___ Source data ___

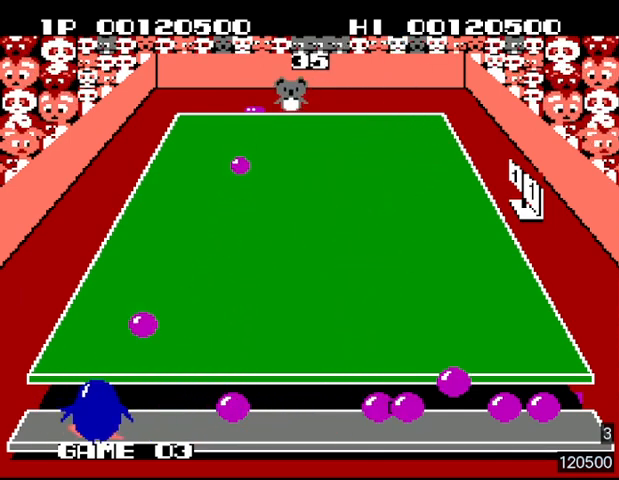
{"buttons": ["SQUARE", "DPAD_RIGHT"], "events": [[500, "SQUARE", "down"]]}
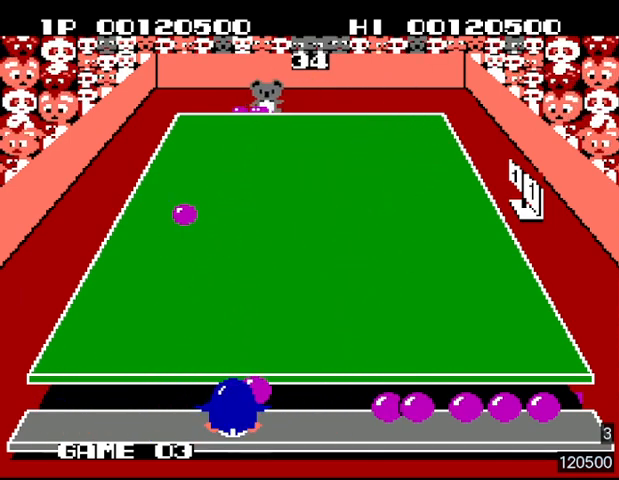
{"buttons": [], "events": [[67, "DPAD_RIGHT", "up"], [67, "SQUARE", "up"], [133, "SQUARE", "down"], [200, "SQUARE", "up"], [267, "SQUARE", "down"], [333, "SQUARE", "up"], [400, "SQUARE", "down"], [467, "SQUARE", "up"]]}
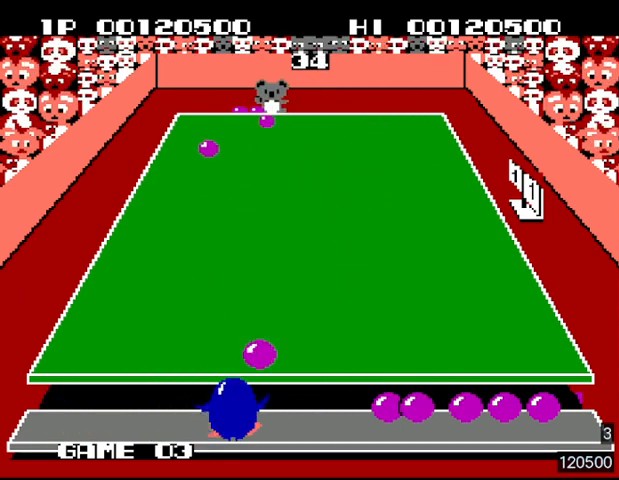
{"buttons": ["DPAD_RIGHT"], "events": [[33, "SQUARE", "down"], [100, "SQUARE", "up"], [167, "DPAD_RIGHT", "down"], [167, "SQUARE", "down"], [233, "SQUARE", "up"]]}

___

**What is required**: Copy the data exactly. Pictures do not belong in the copy.

**Solution to this exercise**:
{"buttons": ["SQUARE", "DPAD_RIGHT"], "events": [[500, "SQUARE", "down"]]}
{"buttons": [], "events": [[67, "DPAD_RIGHT", "up"], [67, "SQUARE", "up"], [133, "SQUARE", "down"], [200, "SQUARE", "up"], [267, "SQUARE", "down"], [333, "SQUARE", "up"], [400, "SQUARE", "down"], [467, "SQUARE", "up"]]}
{"buttons": ["DPAD_RIGHT"], "events": [[33, "SQUARE", "down"], [100, "SQUARE", "up"], [167, "DPAD_RIGHT", "down"], [167, "SQUARE", "down"], [233, "SQUARE", "up"]]}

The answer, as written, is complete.